# Where do you get your rocks?



## joeyk (May 30, 2016)

I'm looking to buy some rocks for my cichlid tanks, and was hoping someone here would be able to point me in the right direction to a good local place. Ideally, something with the aesthetic of lava rock or Texas holey rock would be best, but I'm open to other rocks as well. Bonus points if it won't break the bank!

Thanks!


----------



## jay (Apr 21, 2010)

i remember reading awhile back there was a landscaping place that others on this forum have usually gotten them from.
as to where i cant remember. maybe someone who has purchased from there will chime in


----------



## SeaHorse_Fanatic (Apr 22, 2010)

http://www.landscapesupply.com/catalog/

I think this is the place you were discussing.
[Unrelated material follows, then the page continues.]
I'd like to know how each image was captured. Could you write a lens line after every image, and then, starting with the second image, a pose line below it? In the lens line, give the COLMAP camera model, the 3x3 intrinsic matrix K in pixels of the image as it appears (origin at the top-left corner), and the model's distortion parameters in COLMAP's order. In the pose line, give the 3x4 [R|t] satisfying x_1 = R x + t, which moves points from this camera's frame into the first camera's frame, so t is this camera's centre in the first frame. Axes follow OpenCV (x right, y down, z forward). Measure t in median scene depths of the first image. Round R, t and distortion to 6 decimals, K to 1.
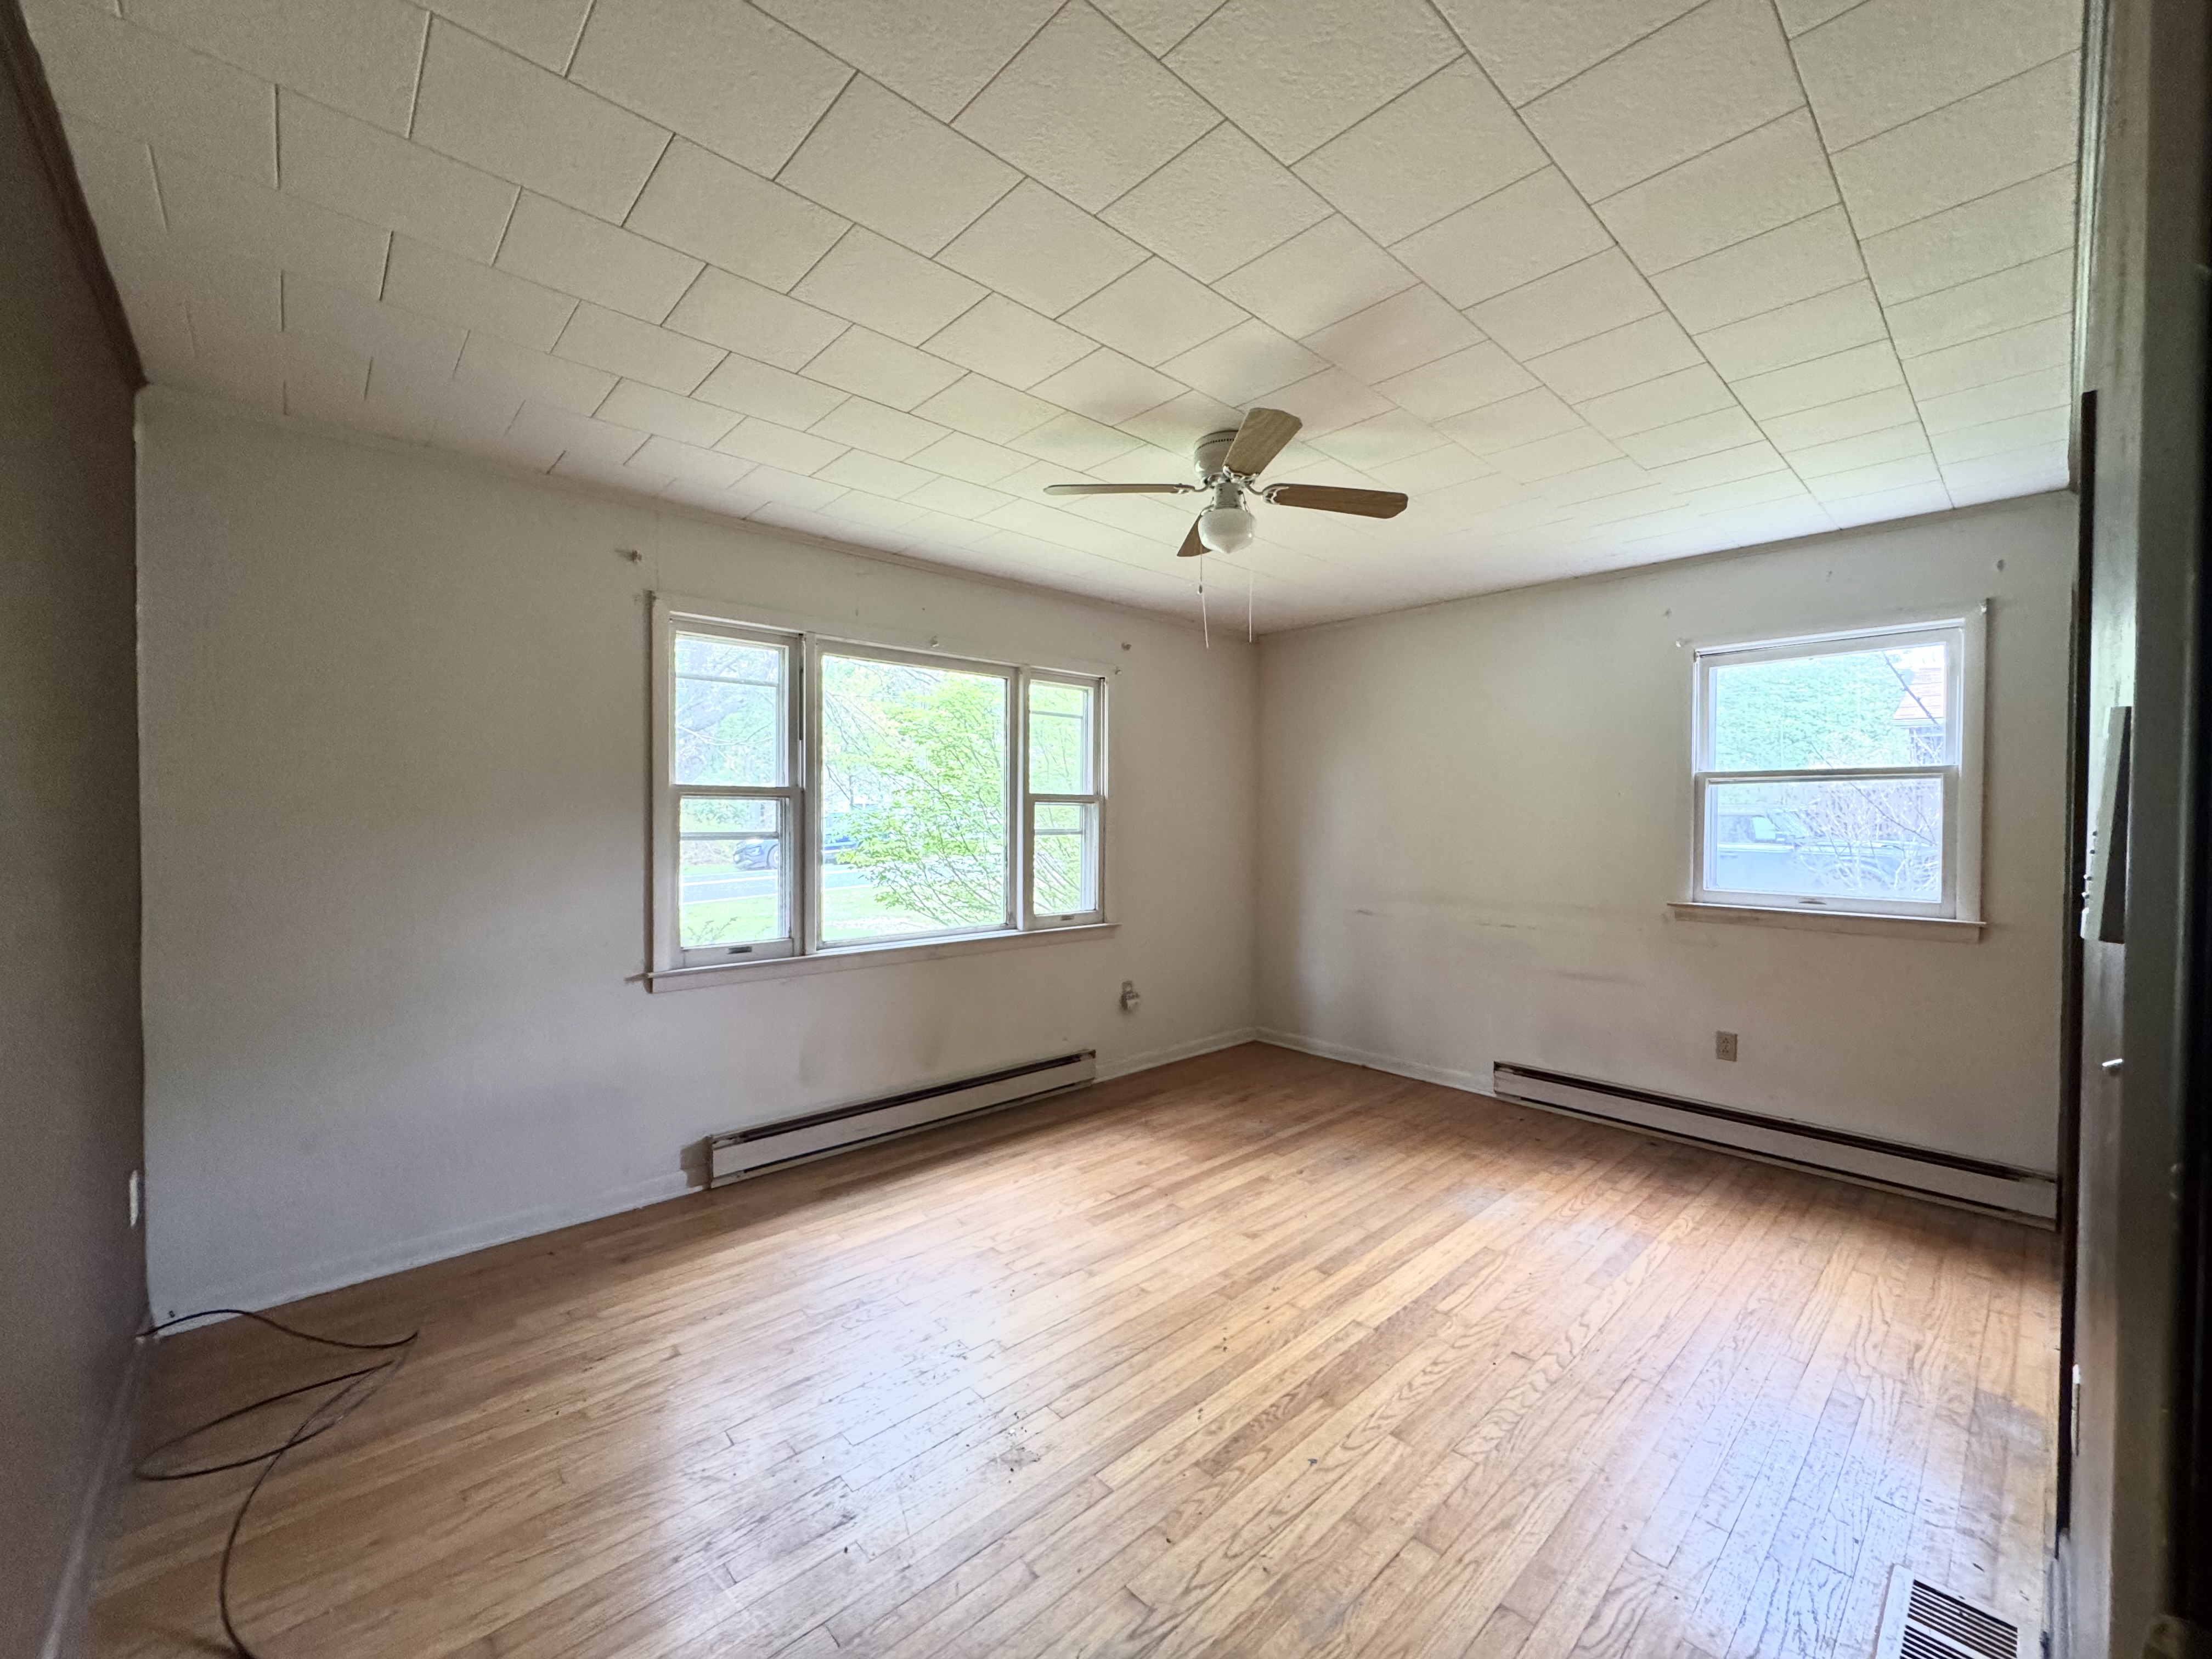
lens RADIAL K [[880.6, 0, 1109.4], [0, 880.6, 830.6], [0, 0, 1]] dist [-0.003257, 0.001148]
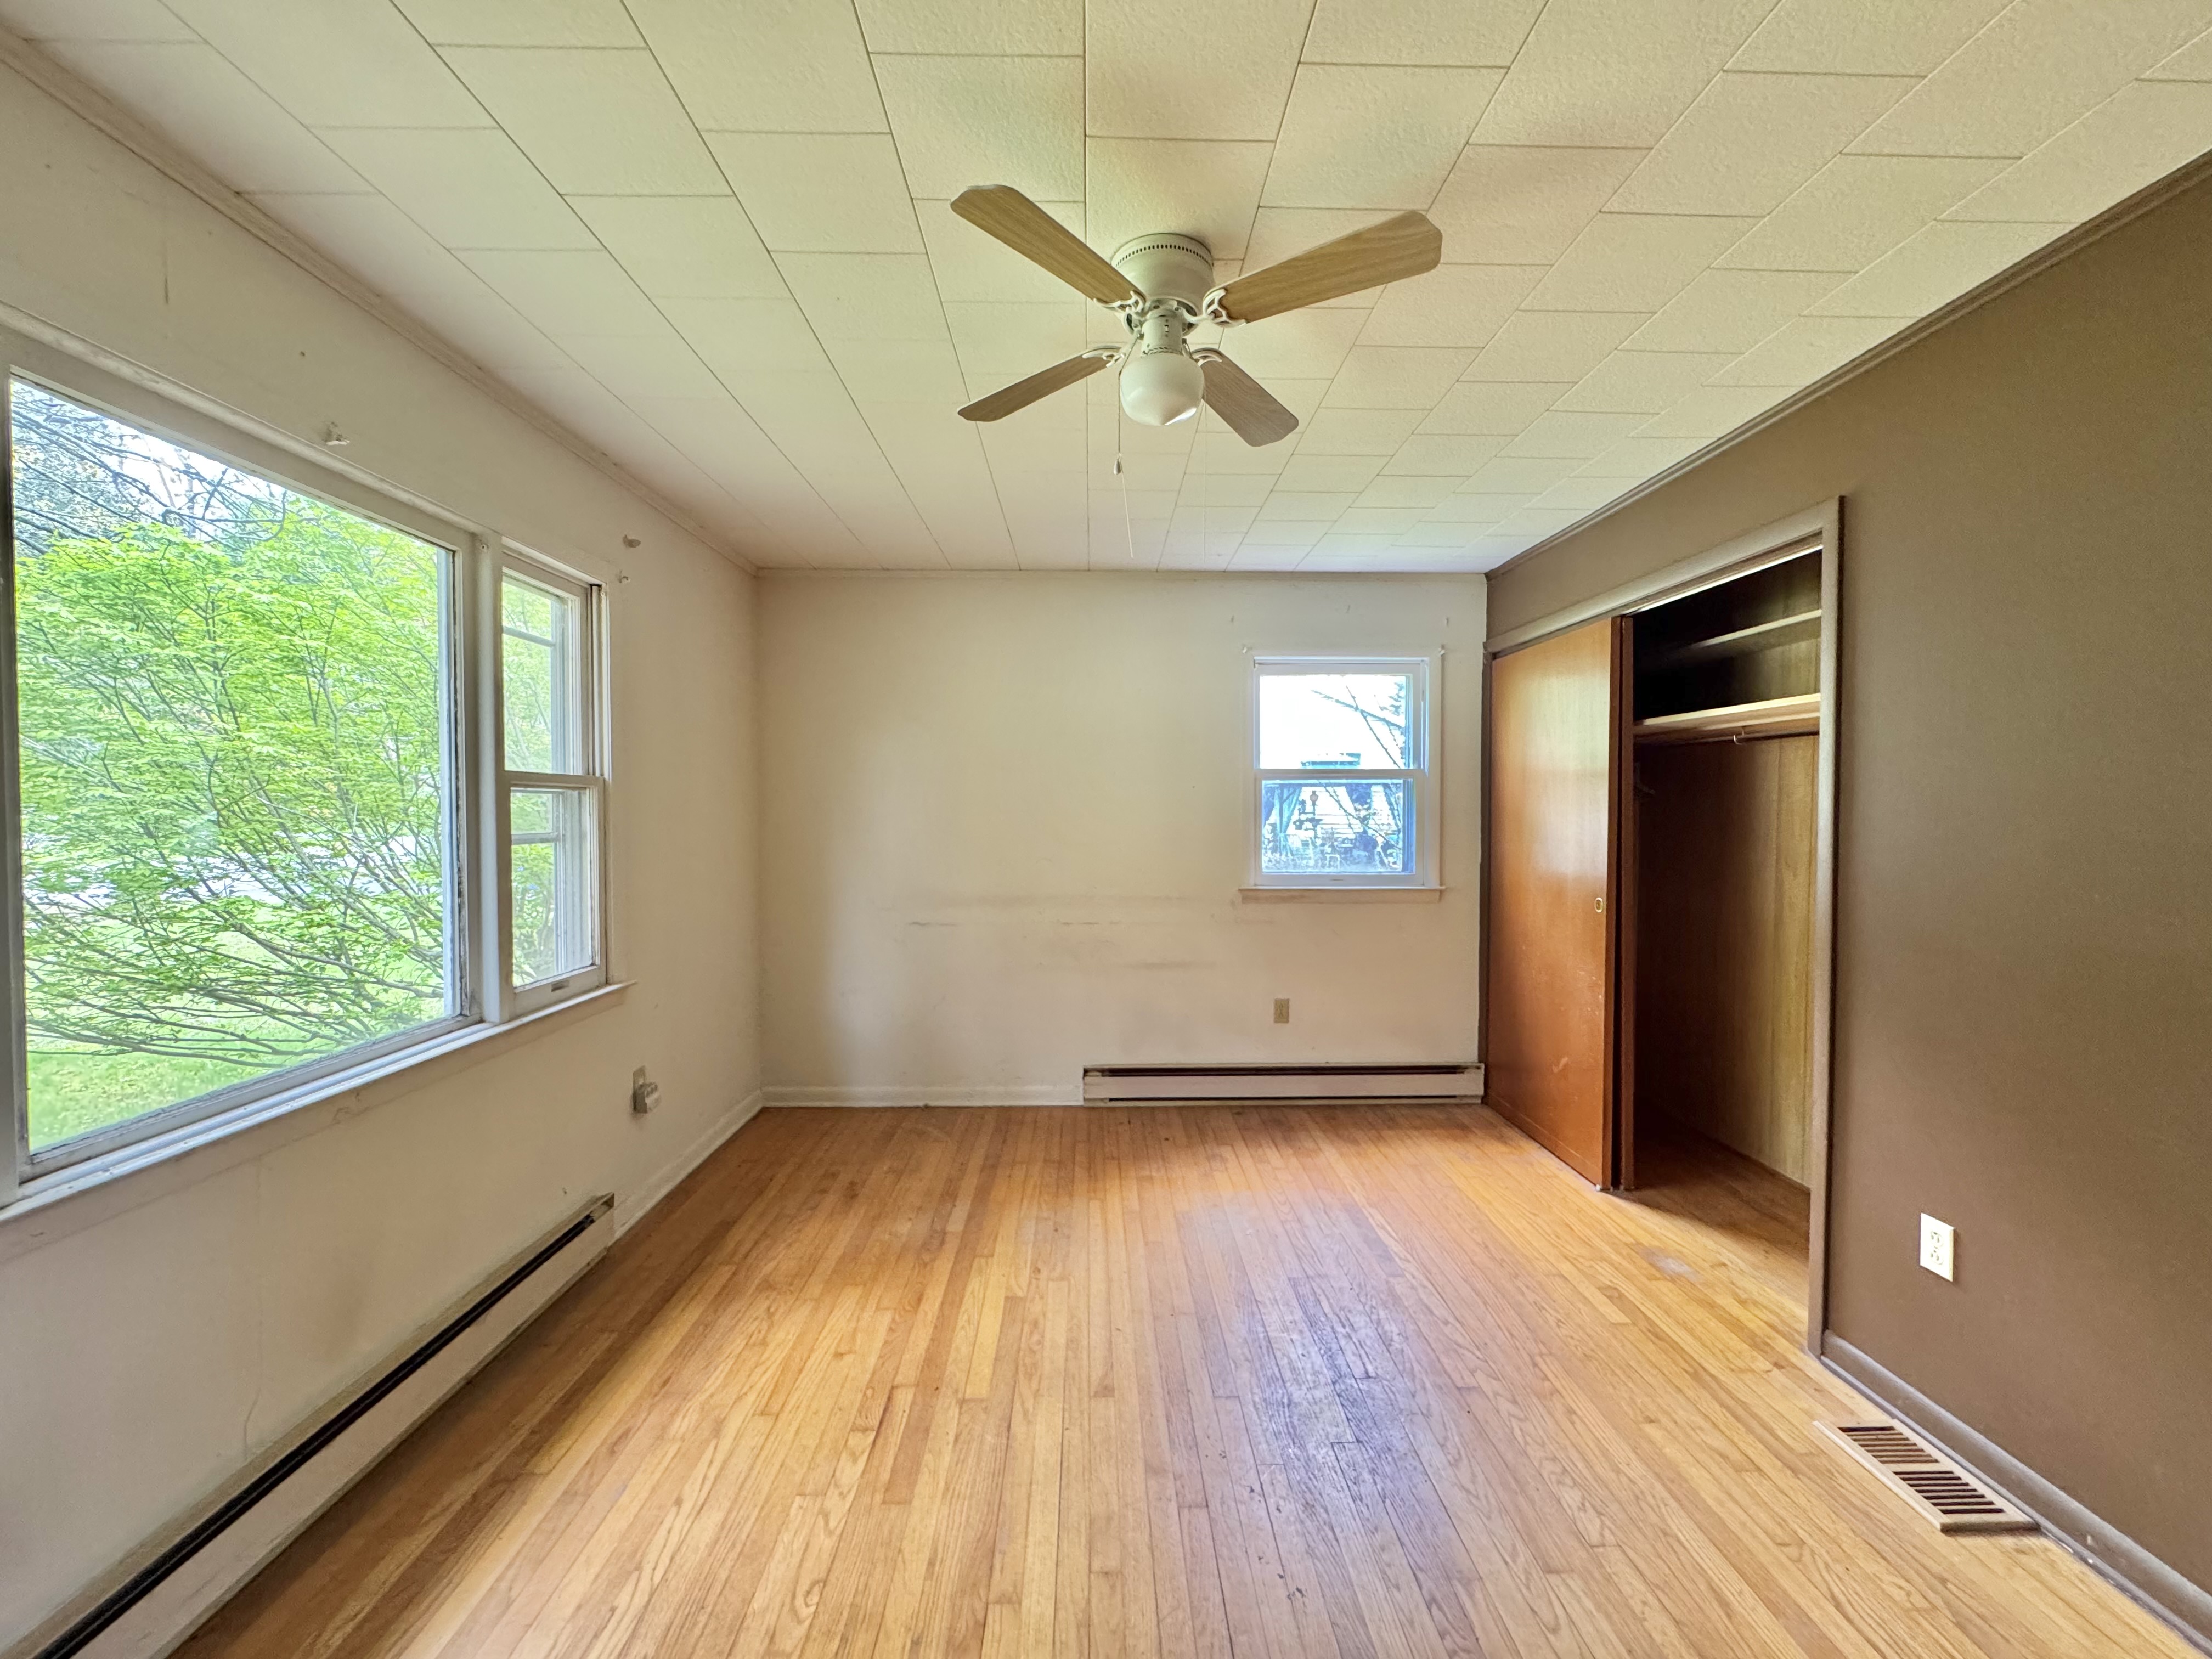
lens RADIAL K [[880.6, 0, 1104.9], [0, 880.6, 831.2], [0, 0, 1]] dist [-0.003257, 0.001148]
pose [[0.665410, -0.022906, 0.746127, -0.286671], [0.015091, 0.999738, 0.017233, -0.009407], [-0.746326, -0.000208, 0.665581, 0.406024]]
Its called Northwest Landscape near Marine & Byrne Rd in South Burnaby.


----------



## Newt (Jan 28, 2015)

SeaHorse_Fanatic said:


> http://www.landscapesupply.com/catalog/
> 
> I think this is the place you were discussing.
> 
> Its called Northwest Landscape near Marine & Byrne Rd in South Burnaby.


Yes, that place is awesome for all sizes of rocks and pebbles!


----------



## mikebike (Sep 8, 2010)

Art Knaps at 40th and King George boulevard has a rock supply on the west side.

take some vinegar with you and don't buy any rock the vinegar fizzes on.


----------



## SeaHorse_Fanatic (Apr 22, 2010)

I think April also has a really nice selection of aquarium-safe rocks in her store right now.


----------



## aprilsaquarium (Aug 22, 2016)

I do. I have Ada and my rocks









Sent from my iPhone using Tapatalk


----------



## joeyk (May 30, 2016)

Thanks for the help, guys! Went to Northwest Landscape and picked up 100 LBS of Feather Rock. Can't wait to see how it looks in my tanks!


----------



## Reckon (Jul 25, 2012)

I can't seem to find golfball sized (and also flatter shaped) black lava rock east of Coquitlam. I've checked almost every landscape place between Coquitlam and Chilliwack. All other alternative variations pebble sized, larger red rocks, etc seem to be available at some of these places though. Anybody seen where black golfball sized lava rock can be purchased?


----------



## joeyk (May 30, 2016)

Reckon said:


> I can't seem to find golfball sized (and also flatter shaped) black lava rock east of Coquitlam. I've checked almost every landscape place between Coquitlam and Chilliwack. All other alternative variations pebble sized, larger red rocks, etc seem to be available at some of these places though. Anybody seen where black golfball sized lava rock can be purchased?


You may have better luck buying larger chunks and cutting/breaking it into smaller pieces


----------



## Reckon (Jul 25, 2012)

Havent been able to locate bigger black lava rocks


----------



## aprilsaquarium (Aug 22, 2016)

Have t seen any. Closest is the Koke . 
But a new supplier will be bringing rocks in soon. Not sure about black lava


Sent from my iPhone using Tapatalk


----------



## Kyuss420 (Nov 20, 2014)

I go to local places and just grab ones I like.


----------



## troutsniffer (Dec 10, 2015)

I get mine outside, I have good access to rocks being in chilliwack. Of course it's not the greatest rocks, but paying money for rocks is something I won't do.

Edit: because I'm cheap, no other reason lol


----------